Supplied records Block Start
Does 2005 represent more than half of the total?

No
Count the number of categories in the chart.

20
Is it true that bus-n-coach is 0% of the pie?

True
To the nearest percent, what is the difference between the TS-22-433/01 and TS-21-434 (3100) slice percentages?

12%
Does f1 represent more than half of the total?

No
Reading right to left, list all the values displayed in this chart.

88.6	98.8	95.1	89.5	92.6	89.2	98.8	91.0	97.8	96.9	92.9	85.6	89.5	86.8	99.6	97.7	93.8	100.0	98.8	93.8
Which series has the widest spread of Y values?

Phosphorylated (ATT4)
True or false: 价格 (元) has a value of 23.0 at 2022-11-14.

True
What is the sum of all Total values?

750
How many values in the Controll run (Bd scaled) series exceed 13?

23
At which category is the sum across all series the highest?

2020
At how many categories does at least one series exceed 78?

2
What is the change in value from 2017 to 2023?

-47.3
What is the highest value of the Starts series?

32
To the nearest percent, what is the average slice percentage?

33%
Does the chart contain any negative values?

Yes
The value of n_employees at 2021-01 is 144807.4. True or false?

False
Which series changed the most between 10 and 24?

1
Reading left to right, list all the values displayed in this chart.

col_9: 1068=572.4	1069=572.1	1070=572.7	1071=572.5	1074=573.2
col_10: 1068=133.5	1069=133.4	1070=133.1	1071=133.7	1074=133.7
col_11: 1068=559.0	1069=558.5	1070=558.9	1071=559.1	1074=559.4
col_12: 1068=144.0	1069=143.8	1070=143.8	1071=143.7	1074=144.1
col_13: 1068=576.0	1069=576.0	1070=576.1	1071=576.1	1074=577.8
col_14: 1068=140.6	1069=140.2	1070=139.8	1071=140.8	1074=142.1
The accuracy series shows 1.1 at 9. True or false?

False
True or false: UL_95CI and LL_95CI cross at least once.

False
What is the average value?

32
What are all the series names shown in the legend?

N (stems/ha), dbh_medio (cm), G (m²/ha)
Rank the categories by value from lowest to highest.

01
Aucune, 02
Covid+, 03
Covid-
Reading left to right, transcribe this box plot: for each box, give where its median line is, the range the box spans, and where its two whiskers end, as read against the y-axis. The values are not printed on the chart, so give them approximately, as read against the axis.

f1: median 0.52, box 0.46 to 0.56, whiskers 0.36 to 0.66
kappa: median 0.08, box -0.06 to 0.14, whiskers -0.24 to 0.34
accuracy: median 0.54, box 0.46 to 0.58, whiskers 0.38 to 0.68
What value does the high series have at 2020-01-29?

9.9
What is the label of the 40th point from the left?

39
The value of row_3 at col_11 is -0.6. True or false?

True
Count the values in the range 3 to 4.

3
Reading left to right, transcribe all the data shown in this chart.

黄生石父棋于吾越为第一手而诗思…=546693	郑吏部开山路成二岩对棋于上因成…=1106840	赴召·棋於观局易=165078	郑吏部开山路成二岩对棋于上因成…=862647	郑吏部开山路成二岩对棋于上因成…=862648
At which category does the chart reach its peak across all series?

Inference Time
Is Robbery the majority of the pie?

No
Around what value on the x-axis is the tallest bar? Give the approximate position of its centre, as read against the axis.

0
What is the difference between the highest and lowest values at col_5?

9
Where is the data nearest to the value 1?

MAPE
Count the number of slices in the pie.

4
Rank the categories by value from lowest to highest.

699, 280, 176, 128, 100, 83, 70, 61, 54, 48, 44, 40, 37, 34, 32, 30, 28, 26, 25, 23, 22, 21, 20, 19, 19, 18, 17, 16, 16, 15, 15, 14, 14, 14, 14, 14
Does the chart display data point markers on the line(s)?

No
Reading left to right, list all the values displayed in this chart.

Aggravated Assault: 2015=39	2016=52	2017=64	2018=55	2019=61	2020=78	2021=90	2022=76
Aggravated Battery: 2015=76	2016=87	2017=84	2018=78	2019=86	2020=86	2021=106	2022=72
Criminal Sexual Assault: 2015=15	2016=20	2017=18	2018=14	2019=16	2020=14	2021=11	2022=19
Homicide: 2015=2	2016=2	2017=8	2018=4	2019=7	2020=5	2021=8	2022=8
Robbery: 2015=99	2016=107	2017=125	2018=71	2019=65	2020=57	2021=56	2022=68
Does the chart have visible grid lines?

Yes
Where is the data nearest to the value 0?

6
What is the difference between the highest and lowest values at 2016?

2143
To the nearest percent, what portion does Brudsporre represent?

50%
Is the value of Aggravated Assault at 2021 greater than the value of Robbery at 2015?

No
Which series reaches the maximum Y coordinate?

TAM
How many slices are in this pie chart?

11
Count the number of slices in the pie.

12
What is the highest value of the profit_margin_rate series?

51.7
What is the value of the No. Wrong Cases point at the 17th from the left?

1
Supplied records Block End
Pick out each line of the records above that contains the string "Aggravated", and copy every such line in full.

Aggravated Assault: 2015=39	2016=52	2017=64	2018=55	2019=61	2020=78	2021=90	2022=76
Aggravated Battery: 2015=76	2016=87	2017=84	2018=78	2019=86	2020=86	2021=106	2022=72
Is the value of Aggravated Assault at 2021 greater than the value of Robbery at 2015?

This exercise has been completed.